Son Heung-min (South Korea)
It’s usually perceived to be a sign of true greatness when a key man puts in his best performance in the most important game of all, and that’s exactly what Son Heung-min did for his team here in Sydney. He’s been in the centre of action throughout the whole 1st half, constantly lurking around the right place at the right time, while he also backtracked his opponents extremely deep down the pitch offering a really useful helping hand to both fullbacks. Oh, and then there’s this one more thing: he had initially broken all Australian hearts via his equalizer late in the normal time.
Mark Milligan (Australia)
Did you notice Nam Tae-hee? Barely so? Yeah, well, that was mainly because of this guy. He collected an impressive number of seven tackles won and I’m pretty sure that the majority of them came at the expense of the South Korean attacking midfielder. Nam Tae-hee seemingly wasn’t able to complete a single take-on (and he attempted a few in the first half) only to be subbed off as the first player in red jersey. Hence, Mark Milligan is our unsung hero of this final, who quite possibly showed up with his best performance for the national team and basically laughed off my pre-match advice to drop him.
Cha Du-ri (South Korea)
We’ve alluded to this many times before, but it’s worth repeating. Cha Du-ri is 34 years old, he didn’t go to the World Cup only a few months ago and his international career was pretty much considered to be a closed book; yet he was simply unstoppable here in Australia. Today, he contributed significantly to the whole Leckie’s uncharacteristical inefficiency and it’s telling that no Socceroo came even close to him with his “average position”, as he’s very much unbeatable in 1-on-1 situations and loves to drive people mad with his powerful runs forward. Cha Du-ri is most certainly going to retire someday soon and that’ll be a huge shame, since he obviously, as the fittest South Korean featuring in the final, still has one more Asian Cup in him.
Robbie Kruse (Australia)
In my preview here, I was urging Robbie Kruse to step up now, when it matters the most. And by that, I’ve probably jinxed him or something. Because not only did he not deliver and was awfully anonymous throughout the encounter, but he also received a yellow card for “feigning” an injury, which according to some reports will see him miss the next 12 months. This fellow just doesn’t have luck on his side and watching him hobbling on crutches at the awards ceremony was a terrible experience even for a neutral.

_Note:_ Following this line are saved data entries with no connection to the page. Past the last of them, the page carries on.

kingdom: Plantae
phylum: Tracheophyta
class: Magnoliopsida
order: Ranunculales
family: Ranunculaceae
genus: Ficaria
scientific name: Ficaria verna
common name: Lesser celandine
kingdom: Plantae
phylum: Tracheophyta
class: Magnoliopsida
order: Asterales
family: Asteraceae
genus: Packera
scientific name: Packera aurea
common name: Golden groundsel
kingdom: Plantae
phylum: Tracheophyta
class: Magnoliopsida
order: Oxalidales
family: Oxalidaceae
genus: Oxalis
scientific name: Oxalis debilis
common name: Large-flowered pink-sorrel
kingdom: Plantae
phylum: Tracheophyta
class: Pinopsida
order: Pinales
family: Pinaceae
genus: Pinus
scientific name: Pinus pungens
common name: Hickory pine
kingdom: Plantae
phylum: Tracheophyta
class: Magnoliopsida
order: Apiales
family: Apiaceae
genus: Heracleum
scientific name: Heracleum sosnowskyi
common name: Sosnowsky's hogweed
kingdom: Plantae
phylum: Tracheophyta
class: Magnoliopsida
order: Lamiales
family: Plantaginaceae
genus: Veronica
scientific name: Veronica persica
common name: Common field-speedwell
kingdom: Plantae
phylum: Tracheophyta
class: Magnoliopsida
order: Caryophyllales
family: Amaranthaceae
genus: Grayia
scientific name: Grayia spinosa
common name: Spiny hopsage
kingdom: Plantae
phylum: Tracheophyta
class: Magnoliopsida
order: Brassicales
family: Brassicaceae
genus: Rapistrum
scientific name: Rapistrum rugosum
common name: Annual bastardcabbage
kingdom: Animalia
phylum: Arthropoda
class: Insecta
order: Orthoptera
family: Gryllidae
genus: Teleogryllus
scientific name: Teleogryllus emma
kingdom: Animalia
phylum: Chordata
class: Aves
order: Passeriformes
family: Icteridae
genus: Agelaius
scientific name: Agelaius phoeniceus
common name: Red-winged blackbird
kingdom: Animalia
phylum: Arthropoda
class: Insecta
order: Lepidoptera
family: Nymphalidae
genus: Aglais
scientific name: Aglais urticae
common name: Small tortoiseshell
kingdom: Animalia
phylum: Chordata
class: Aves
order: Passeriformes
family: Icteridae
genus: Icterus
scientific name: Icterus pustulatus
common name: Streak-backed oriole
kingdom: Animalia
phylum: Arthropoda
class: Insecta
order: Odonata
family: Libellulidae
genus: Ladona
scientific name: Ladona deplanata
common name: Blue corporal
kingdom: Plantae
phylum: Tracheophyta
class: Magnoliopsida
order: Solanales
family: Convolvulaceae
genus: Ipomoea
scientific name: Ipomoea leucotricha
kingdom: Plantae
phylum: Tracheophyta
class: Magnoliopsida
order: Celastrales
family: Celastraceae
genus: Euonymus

Uli Stielike (South Korea)
I know, he’s not a player per se and therefore I shouldn’t be mentioning him here, but forgive me, I simply have to. After all, he undoubtedly played a key part in the whole final match because of his slightly ridiculous substitutions. When he used his last option in the 87th minute to replace a striker with a central defender with his team being down 0:1, it was one of those unexplainable moments. For Uli Stielike himself, it was originally a clear “either a genius, or a dumbass” situation, yet he ended up being both simultaneously. At first, this unorthodox strategy actually paid off with South Korea getting a late equalizer. But eventually, his plan to finish the game with four central defenders and two holding midfielders somewhat inevitably backfired on him. The Taeguk Warriors spent extra time on the back foot, which ultimately cost them, as they ran out of energy quickly.